It’s a very good thing director James Marsh isn’t a defeatist. If he were, he would curse the Hollywood calendar that has his compelling biopic of Stephen Hawking, The Theory of Everything, opening in the same week as Christopher Nolan’s blockbuster Interstellar. Ordinarily, an arena-scale spectacle like Interstellar and a bit of cinematic chamber music like Theory wouldn’t have a lot to fear from each other, since their audiences would be decidedly different. But that’s not so this time.
Both movies, in their own ways, wrestle with the same head-spinning questions: the mysteries of the universe and the physics of, well, pretty much everything there is. And both, in their own ways, succeed splendidly. Nolan had the far heavier lift when it came to the sheer scale of the production he was undertaking. But Marsh had the tougher go when it came to making sure his audiences sat still for the tale he wanted to tell, since he didn’t have eye-popping special effects and a thumping score to make the science go down easier. But he plays to that minimalism as a strength, keeping things small, intimate and sometimes brilliantly metaphorical.
On occasion, the facts of Hawking’s own life supplied those metaphors. Even as the great physicist was descending into the black hole of an illness that would render him both immobile and mute, he discovered the phenomenon now known as Hawking radiation, a form of energy that allows information to escape from the gravitational grip of a black hole—a grip so great that it swallows even light. Hawking has spent most of his life finding his own way to get information and ideas out to the world.
And when did the young Hawking have the flash of insight that the eponymous radiation exists? While struggling to free himself from a tangled pajama top that his weakened muscles could no longer negotiate. When life throws a good director a fat, over-the-plate pitch like that, the good director hits it out of the park—and Marsh excels in that moment, as he does with the film as a whole.
Taking a break from both promoting Theory and directing a new project for HBO, Marsh spoke to TIME about getting to know Hawking, working to understand his physics, and turning what could have been a mawkish tale of sickness and survival into a movie that is equal parts drama, wit, love story and ingenious science lesson.
How difficult was it to weave hard cosmological science into a personal story about a man, his marriage and his illness?
I think of myself as a member of the general audience who comes to the movie not overly familiar with cosmology. I pitched the science at a level that I think I would understand, so audiences will too. The movie is really a story of the heart, about two people [Hawking and his wife Jane], and we give them equal screen time. There was a very interesting tension between Hawking’s scientific career on the one hand and his marriage and health on the other. They move in opposite directions, with one soaring as the other is declining. A drama wouldn’t ordinarily be the best way of exploring complex ideas like Hawking radiation, but that balance, that tension made it possible.
Cosmology is that rare science that almost no one understands but almost everyone finds fascinating. Why do you think that’s so?

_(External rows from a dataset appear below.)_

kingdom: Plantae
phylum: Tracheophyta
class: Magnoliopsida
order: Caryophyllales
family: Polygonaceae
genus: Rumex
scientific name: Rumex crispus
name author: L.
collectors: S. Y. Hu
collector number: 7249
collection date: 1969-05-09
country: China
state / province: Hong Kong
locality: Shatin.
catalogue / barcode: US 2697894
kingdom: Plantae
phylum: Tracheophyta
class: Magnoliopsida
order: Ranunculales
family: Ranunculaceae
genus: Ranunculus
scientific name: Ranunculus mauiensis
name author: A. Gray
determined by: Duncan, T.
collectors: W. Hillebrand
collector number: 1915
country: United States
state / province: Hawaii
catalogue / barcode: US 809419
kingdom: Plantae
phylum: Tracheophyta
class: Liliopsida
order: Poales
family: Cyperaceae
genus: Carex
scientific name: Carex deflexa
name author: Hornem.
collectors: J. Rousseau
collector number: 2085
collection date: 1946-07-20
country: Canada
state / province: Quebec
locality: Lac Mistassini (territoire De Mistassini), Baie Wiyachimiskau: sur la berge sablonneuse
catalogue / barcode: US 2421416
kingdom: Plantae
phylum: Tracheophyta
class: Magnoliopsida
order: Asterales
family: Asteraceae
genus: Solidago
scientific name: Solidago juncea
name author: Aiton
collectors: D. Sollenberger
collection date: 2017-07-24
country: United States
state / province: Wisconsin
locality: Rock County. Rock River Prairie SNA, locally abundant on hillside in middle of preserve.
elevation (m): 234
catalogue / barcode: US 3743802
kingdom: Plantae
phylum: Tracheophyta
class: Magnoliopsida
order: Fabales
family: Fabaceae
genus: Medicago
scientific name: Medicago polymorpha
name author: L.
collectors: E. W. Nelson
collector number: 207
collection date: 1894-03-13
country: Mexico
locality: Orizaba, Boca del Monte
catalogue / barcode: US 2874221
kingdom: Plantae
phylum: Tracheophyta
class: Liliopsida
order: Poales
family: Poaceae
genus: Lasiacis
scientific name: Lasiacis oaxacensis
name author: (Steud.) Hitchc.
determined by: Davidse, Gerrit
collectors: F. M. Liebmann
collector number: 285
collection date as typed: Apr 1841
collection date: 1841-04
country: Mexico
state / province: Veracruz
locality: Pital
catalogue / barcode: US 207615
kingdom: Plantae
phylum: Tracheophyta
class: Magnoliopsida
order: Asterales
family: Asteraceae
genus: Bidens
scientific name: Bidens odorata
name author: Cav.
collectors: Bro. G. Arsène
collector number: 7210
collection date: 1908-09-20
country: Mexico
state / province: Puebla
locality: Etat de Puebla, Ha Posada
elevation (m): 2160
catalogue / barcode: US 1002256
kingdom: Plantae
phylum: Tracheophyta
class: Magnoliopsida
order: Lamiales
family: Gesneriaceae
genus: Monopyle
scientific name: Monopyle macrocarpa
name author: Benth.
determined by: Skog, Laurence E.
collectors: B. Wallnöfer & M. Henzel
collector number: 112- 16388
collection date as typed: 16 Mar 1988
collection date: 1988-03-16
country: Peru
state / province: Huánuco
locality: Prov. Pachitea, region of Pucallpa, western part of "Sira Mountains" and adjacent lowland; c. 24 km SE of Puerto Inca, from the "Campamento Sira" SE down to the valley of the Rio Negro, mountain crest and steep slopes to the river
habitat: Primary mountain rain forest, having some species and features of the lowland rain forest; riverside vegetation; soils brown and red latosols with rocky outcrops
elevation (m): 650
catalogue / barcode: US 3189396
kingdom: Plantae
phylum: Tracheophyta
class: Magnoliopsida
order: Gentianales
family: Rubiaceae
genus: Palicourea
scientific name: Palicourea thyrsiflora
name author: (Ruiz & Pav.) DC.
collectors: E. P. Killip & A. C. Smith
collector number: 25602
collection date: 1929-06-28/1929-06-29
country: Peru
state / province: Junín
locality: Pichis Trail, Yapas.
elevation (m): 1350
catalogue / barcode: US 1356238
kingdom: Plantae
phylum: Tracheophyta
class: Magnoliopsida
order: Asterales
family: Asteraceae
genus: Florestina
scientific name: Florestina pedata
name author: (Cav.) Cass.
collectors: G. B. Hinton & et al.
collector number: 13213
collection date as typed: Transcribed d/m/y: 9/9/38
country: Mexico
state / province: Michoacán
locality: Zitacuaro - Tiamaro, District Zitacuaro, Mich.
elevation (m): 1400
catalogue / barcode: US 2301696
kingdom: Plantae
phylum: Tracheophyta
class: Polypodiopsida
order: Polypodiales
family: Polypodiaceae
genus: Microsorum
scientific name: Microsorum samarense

These are the biggest questions imaginable. Stephen’s work is dealing with the nature of time and the boundaries of the universe. He approaches them through the lens of physics, but what he’s engaging with are the deepest mysteries we can contemplate.
How involved was Hawking in the production?
[Screenwriter] Anthony McCarten spent many years working on a screenplay and talking to Jane Hawking, whose memoir is the source of the movie. We then went to Stephen and he read the script. He wasn’t wildly enthusiastic with the idea but he agreed to cooperate. He offered us some items from his personal collection, including the medal that [his character is seen] wearing at the end of the movie. At each step of the production we involved him, consulted with him. We had a physicist—a former student of his—on the set at all times to make sure all of the equations looked right.
Did Hawking himself ever visit?
During the May Ball shoot [a scene at an outdoor dance], he came to the set with his handlers and other assistants. He was very impressed by the scale of everything, but it raised the stakes a lot when he was there, especially because it was on the same night Jane showed up. Earlier, Jane took us to the house where they lived when they were first married. She showed us the spot where Stephen was saying “I have an idea” when he was struggling with his pajamas and came up with Hawking radiation. Scientists are like filmmakers: they have the oddest ideas at the oddest times.
Did you give Hawking any kind of final approval of the film before it was released?
When it was cut but not finalized, we took the film and showed it to him as a mark of respect. Had he not liked it we would have failed, so that was very nerve-wracking. It seemed to us that he had an emotional reaction while he was watching the movie. His response afterwards was very generous. He said the movie felt ‘broadly true,’ and then he sent the company an e-mail saying that when he watched Eddie [Redmayne, who plays Hawking] perform, it was like watching himself. He also offered us the use of the real electronic voice he uses to communicate to replace the one we were using. It has a weird emotional spectrum and it made the movie better. It felt like an endorsement.